Task instructions:
[A] Answer these from the article about Biden and Netanyahu's address to Congress, one answer per line, marked (i), (ii), (iii):
(i) On what date is Netanyahu's speech scheduled?
(ii) Whose 2011 address to lawmakers did Biden miss?
(iii) Who invited Netanyahu to speak?
[B] Write out the stretch of the article about Biden and Netanyahu's address from "On Friday, Biden's" through "veto such legislation.".
[C] Which people does the article about Biden and Netanyahu's address name? List every one.

Text block:
'''

WASHINGTON — Vice President Joe Biden is expected to miss Israeli Prime Minister Benjamin Netanyahu's controversial address to a joint meeting of Congress because of foreign travel, Biden's office said Friday.
The announcement comes amid deep White House irritation over Netanyahu's decision to accept an invitation from House Speaker John Boehner, R-Ohio, without either party consulting the administration. The White House blasted the move as a breach of diplomatic protocol and said President Barack Obama would not meet with Netanyahu during next month's visit.
But Biden, as president of the Senate, would typically have attended a joint meeting of Congress, taking his familiar seat just behind the speaker's podium. Whether Biden would still carry out his ceremonial duties became the focus of increased speculation this week as some Democratic lawmakers said they planned to skip the March 3 speech.

On Friday, Biden's office confirmed that the vice president was expected to be abroad during Netanyahu's visit. Biden's office did not announce any details of where the vice president would be traveling, but insisted the unspecified trip had been in the works before the prime minister's speech was announced.
Biden has only missed one prior joint meeting of Congress: a 2011 address to lawmakers by former Australian Prime Minister Julia Gillard, whose speech coincided with another overseas trip by the vice president.
Obama and Netanyahu have long had a tense relationship, in part because of the Israeli leader's skepticism of the U.S.-led nuclear negotiations with Iran. Netanyahu has backed congressional efforts to pass new sanctions on Iran during the negotiations, again putting him at odds with Obama, who has vowed to veto such legislation.

'''

Given information:

'''

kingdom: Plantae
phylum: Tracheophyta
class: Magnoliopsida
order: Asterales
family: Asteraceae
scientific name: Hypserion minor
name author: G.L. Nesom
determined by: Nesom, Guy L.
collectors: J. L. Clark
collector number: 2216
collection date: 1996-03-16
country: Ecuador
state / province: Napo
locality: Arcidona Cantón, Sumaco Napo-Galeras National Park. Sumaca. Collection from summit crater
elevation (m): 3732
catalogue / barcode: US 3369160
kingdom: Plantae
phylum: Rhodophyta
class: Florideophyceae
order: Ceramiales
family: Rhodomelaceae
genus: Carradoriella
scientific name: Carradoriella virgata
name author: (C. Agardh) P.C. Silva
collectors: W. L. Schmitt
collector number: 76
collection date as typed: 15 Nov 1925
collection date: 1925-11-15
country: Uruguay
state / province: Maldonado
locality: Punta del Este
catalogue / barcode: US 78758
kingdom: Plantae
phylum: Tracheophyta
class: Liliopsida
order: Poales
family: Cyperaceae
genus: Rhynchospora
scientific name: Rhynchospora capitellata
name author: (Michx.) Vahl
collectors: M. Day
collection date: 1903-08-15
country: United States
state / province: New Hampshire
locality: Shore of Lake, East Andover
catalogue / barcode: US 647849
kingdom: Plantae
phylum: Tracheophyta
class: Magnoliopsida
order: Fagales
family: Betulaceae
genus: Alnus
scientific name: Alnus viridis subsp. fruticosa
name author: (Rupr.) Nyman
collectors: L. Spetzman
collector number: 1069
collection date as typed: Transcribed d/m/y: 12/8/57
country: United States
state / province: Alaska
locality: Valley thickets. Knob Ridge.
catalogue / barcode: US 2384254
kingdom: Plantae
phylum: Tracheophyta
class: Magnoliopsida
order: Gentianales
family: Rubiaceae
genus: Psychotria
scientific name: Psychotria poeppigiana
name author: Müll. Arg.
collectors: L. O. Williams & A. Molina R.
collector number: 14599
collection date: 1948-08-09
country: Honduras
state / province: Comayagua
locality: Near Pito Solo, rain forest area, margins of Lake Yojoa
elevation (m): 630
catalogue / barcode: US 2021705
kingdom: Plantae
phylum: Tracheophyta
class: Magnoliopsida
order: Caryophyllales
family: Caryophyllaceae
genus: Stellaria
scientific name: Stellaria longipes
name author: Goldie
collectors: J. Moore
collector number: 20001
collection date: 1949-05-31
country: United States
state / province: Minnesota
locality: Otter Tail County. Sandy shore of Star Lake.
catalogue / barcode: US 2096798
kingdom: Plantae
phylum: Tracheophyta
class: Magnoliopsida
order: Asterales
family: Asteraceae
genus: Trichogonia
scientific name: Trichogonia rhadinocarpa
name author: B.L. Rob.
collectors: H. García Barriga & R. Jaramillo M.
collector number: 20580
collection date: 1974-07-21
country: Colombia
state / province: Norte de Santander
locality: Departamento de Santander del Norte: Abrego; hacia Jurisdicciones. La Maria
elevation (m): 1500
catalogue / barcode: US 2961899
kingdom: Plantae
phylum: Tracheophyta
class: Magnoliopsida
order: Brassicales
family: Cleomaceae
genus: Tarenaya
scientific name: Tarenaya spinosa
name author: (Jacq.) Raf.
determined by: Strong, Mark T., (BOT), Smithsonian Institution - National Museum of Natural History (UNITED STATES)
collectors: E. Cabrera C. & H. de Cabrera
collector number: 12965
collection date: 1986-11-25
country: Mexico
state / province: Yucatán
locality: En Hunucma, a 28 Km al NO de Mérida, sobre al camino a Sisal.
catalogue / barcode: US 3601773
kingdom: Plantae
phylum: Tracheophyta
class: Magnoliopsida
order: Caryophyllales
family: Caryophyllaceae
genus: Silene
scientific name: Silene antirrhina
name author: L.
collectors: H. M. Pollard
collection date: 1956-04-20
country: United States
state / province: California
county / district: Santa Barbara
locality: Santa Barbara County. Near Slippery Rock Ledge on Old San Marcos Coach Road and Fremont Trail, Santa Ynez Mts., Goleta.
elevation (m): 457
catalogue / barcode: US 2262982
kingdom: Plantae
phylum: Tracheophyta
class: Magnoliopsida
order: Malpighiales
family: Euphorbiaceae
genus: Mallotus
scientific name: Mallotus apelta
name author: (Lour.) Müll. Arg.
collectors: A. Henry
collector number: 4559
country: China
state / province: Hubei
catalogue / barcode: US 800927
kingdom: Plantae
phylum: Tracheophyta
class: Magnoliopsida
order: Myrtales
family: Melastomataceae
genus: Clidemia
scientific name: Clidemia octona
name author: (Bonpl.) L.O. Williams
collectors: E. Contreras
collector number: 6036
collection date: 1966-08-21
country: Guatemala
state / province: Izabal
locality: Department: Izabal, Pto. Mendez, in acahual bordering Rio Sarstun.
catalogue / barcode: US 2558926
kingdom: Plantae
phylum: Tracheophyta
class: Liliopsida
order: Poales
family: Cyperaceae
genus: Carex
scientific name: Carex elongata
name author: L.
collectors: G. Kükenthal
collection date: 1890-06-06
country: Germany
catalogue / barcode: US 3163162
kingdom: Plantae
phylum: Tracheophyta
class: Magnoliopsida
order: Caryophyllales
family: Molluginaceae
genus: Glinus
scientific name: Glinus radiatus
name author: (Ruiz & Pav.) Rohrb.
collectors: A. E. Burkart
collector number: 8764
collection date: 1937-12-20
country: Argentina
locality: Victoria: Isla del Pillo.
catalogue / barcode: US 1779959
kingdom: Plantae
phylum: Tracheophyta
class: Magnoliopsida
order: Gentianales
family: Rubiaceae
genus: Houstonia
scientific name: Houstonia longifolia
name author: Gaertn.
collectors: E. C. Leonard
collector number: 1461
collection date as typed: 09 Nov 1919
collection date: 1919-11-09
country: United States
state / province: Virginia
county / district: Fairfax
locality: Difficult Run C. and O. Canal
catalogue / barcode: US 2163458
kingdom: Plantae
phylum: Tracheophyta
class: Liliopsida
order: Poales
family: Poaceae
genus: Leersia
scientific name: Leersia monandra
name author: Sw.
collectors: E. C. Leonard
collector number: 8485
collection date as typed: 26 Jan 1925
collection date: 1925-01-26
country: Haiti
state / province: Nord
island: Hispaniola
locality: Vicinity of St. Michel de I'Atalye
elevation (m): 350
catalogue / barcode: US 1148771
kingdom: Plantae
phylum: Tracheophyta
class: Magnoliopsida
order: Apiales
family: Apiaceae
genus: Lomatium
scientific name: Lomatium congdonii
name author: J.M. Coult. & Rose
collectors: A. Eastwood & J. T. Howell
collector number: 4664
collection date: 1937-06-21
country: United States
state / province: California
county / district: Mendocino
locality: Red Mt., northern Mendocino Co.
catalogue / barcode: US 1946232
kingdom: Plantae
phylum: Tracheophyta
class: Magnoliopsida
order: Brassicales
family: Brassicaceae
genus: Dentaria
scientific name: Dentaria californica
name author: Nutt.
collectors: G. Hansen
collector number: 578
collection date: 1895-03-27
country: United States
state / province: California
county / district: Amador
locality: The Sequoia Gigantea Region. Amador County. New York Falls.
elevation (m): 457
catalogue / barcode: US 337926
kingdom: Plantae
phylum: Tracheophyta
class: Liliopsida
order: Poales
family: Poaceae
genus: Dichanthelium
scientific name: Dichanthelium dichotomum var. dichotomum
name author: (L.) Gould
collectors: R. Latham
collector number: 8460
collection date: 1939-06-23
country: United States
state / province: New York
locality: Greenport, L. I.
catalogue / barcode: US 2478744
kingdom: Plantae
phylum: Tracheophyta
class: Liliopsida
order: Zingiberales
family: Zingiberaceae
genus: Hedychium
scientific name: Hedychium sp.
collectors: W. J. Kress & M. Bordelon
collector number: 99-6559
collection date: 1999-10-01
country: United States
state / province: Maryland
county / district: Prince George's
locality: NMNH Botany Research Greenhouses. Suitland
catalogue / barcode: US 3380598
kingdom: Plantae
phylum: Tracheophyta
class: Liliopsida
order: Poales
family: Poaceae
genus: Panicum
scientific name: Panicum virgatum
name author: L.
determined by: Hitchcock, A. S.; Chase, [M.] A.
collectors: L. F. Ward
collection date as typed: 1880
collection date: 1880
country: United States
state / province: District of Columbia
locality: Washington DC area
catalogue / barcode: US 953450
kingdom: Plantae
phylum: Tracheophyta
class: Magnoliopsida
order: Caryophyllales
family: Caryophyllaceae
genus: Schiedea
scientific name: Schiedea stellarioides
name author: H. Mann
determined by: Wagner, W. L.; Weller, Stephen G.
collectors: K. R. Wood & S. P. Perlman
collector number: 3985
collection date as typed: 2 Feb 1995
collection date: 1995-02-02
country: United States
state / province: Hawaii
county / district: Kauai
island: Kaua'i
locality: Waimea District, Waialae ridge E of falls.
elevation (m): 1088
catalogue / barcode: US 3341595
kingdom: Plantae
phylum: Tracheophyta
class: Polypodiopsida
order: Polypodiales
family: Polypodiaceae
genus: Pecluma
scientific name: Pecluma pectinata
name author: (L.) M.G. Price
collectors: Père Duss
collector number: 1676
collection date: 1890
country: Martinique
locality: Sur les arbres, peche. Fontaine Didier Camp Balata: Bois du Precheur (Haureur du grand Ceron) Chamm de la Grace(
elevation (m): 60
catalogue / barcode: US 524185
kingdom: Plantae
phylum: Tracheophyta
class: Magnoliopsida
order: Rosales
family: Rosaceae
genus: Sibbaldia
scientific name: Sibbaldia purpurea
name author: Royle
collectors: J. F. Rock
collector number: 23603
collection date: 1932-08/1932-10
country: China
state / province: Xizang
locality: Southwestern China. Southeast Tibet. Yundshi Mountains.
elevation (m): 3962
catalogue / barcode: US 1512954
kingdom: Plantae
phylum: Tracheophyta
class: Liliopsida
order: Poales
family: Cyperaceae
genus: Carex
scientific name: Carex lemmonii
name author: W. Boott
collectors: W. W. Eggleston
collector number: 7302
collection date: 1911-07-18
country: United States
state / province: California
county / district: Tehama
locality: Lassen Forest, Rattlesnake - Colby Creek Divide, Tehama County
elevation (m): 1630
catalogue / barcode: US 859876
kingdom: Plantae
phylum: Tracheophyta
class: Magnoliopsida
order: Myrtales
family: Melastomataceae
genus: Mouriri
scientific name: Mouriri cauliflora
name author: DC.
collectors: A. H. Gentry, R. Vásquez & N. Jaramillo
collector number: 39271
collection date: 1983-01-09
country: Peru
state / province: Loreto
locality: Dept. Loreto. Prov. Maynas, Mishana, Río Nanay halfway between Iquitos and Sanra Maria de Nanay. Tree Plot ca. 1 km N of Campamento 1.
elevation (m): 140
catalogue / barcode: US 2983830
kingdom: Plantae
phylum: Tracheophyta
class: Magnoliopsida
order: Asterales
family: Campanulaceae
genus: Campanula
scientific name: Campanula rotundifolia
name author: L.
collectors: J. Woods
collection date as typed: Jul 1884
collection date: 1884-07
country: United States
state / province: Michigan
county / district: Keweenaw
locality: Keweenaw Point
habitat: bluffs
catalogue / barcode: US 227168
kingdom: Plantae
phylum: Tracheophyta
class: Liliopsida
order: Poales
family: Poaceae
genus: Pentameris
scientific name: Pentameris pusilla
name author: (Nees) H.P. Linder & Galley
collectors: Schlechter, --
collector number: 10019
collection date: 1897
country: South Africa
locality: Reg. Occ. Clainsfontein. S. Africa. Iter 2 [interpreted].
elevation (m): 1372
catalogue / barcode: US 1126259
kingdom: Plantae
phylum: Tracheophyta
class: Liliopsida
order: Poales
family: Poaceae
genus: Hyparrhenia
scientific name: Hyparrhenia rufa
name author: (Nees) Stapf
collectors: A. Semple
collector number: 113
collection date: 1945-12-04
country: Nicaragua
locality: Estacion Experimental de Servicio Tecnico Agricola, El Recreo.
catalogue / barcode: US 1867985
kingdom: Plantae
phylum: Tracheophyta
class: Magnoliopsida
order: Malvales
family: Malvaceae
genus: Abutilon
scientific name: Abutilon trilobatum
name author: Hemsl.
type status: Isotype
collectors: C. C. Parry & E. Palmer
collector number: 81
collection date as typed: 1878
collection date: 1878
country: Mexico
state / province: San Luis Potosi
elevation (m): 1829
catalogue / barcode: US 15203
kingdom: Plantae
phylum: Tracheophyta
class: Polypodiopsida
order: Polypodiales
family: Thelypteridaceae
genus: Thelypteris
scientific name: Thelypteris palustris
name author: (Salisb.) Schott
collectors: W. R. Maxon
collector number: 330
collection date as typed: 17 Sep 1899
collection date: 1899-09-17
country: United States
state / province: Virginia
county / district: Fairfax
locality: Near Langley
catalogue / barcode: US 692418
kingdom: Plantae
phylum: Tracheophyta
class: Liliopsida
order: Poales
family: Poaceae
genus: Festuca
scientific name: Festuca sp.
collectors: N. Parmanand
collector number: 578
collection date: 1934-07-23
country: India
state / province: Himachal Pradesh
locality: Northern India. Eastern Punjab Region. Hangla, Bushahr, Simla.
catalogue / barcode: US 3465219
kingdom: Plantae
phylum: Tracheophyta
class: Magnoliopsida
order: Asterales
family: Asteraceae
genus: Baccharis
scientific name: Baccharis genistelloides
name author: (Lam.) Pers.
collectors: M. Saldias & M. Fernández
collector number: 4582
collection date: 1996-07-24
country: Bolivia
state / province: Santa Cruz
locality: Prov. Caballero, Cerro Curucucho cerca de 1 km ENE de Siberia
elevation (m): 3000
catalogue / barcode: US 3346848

'''

Solved tasks:
[A]
(i) March 3
(ii) Former Australian Prime Minister Julia Gillard's
(iii) House Speaker John Boehner, R-Ohio

[B]
On Friday, Biden's office confirmed that the vice president was expected to be abroad during Netanyahu's visit. Biden's office did not announce any details of where the vice president would be traveling, but insisted the unspecified trip had been in the works before the prime minister's speech was announced.
Biden has only missed one prior joint meeting of Congress: a 2011 address to lawmakers by former Australian Prime Minister Julia Gillard, whose speech coincided with another overseas trip by the vice president.
Obama and Netanyahu have long had a tense relationship, in part because of the Israeli leader's skepticism of the U.S.-led nuclear negotiations with Iran. Netanyahu has backed congressional efforts to pass new sanctions on Iran during the negotiations, again putting him at odds with Obama, who has vowed to veto such legislation.

[C]
Joe Biden
Benjamin Netanyahu
John Boehner
Barack Obama
Julia Gillard